Bowen Osoko, a spokesman for B.C. Emergency Health Services, said in a statement that he can’t provide specific details about French’s case because of patient privacy but confirmed that a call came in at 4:52 p.m. for a medical event on the Steveston Highway.

Dispatchers confirmed with the patient they had been able to safely drive to a nearby parking lot to wait for help, Osoko said.

Minutes later, the ambulance service received a second 911 call from a motorist the patient had flagged down.

“Based on the information provided by both callers, the call was coded yellow, which is a non-urgent call with a non-lights-and-sirens response,” Osoko said.

A secondary triage reassessed the patient and downgraded the call to a code green, which means the issue “may be resolved by treatment on-site.”

This was because a dispatcher had arranged for a “link and referral unit” — a paramedic driving a vehicle that’s not an ambulance — to respond. However, the statement didn’t say whether that link and referral unit was cancelled, only saying that French’s family members drove him to the hospital instead.

“At the time of this incident, we were responding to significant call volumes and other ambulances in the area were responding to potentially life-threatening calls, coded as red or purple,” Osoko said.

French said he disagrees with the characterization that he was going to be treated on-site, stressing the paramedic in the minivan never came. He is also angry the ambulance service classified his symptoms non-urgent and non-life-threatening. That put him in the same category as someone with a sprained ankle, he said.

“They’re not taking any accountability for this,” he said.

French arrived at Richmond Hospital at 6:30 p.m. and waited until 1 a.m. to see a doctor — more than eight hours after he first suffered the stroke.

After a CT scan, French was told he suffered an arterial dissection — essentially a tear to an artery — which led to a stroke.

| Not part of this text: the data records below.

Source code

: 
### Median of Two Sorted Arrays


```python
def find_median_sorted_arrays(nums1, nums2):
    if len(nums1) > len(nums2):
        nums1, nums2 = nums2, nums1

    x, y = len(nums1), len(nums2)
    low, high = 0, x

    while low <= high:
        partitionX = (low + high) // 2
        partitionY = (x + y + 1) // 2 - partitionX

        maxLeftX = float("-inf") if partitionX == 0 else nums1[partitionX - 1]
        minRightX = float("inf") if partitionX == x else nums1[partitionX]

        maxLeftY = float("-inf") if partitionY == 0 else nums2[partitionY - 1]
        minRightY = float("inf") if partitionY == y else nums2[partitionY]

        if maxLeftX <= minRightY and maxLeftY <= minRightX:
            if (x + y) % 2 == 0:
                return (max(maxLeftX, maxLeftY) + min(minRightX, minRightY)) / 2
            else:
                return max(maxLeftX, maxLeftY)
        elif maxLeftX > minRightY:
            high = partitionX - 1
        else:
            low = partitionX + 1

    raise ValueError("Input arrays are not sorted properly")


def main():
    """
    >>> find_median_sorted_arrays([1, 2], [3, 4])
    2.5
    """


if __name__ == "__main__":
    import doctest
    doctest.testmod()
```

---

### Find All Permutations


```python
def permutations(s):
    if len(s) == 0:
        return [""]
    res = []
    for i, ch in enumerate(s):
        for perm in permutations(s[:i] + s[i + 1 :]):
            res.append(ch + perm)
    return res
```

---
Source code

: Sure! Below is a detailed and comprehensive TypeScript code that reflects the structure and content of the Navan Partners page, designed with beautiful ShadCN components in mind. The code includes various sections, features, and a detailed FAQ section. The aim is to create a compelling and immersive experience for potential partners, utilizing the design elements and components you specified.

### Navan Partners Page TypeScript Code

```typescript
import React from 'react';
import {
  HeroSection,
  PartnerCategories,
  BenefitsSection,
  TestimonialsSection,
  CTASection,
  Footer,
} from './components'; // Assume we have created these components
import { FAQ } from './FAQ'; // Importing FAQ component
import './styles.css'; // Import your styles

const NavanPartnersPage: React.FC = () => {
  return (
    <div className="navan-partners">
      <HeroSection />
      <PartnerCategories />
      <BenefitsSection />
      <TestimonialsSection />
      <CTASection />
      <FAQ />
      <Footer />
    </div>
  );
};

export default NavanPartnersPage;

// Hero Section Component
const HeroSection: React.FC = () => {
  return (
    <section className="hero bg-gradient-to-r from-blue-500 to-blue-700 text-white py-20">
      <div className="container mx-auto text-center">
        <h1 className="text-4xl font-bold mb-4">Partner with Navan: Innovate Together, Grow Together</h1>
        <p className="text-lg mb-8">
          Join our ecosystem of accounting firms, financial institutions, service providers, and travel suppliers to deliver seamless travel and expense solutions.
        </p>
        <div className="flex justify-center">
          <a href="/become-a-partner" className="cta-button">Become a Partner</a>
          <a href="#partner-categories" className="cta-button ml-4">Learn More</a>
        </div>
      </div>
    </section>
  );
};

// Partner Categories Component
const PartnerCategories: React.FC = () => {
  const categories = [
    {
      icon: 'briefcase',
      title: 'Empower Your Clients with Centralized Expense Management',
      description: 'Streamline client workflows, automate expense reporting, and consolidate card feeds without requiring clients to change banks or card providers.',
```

Health Minister Adrian Dix said he can’t speak specifically to French’s case but said response times for the highest priority calls, code purple and red calls, have improved over the last three years.

Dix said more than 1,500 paramedics have been hired to bolster staffing levels at BCEHS since 2021, however they continue to grapple with higher call loads because of the province’s rapidly growing population.

“Whenever anyone feels — and I’ve obviously heard this story and others — when they feel they haven’t got the care they need, we want to respond to that,” he said.

French, an urban planner and father to two sons — a 4 ½-year-old and 10-month-old — is recovering at home and awaiting an outpatient appointment with the Vancouver stroke clinic at Vancouver General Hospital. However, he intends to be a “thorn in the side” of Dix and the B.C. NDP government until he sees improvements that provide the health care people deserve.

“I’ve always believed in the system and it just completely crumbled.”